* _Supplied records_

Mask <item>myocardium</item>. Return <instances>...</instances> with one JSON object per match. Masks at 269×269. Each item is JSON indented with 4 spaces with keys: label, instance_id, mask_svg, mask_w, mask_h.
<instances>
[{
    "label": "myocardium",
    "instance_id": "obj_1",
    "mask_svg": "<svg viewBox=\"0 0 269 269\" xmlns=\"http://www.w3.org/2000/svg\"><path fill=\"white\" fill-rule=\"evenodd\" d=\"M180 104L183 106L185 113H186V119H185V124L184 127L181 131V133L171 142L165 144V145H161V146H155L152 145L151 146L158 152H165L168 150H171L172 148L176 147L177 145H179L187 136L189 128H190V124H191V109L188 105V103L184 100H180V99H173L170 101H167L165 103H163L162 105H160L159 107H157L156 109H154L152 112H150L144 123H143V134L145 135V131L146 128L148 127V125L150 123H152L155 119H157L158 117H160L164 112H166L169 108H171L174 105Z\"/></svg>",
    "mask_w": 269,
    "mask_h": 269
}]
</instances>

* * *

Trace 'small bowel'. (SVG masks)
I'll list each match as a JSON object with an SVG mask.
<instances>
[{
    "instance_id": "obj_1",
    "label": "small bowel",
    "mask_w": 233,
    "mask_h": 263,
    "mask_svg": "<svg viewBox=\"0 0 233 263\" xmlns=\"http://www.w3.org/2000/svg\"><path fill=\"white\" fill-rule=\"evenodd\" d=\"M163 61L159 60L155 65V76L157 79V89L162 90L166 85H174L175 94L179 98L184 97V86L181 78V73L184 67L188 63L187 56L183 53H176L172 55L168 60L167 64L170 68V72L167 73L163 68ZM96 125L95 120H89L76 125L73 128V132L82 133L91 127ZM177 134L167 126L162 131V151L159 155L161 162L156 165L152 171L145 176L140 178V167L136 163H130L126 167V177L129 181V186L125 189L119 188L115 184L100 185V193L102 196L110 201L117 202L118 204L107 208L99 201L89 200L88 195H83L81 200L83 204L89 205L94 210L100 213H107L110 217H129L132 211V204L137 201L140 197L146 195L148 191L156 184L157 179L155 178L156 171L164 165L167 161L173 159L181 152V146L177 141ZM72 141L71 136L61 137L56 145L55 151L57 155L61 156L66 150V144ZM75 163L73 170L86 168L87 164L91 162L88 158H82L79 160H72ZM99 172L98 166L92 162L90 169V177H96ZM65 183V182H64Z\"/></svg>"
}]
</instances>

* _Goal_
Collect every line of the material above that contains the word "object", copying each line in full. Case counts.

* _Written answer_
Mask <item>myocardium</item>. Return <instances>...</instances> with one JSON object per match. Masks at 269×269. Each item is JSON indented with 4 spaces with keys: label, instance_id, mask_svg, mask_w, mask_h.
I'll list each match as a JSON object with an SVG mask.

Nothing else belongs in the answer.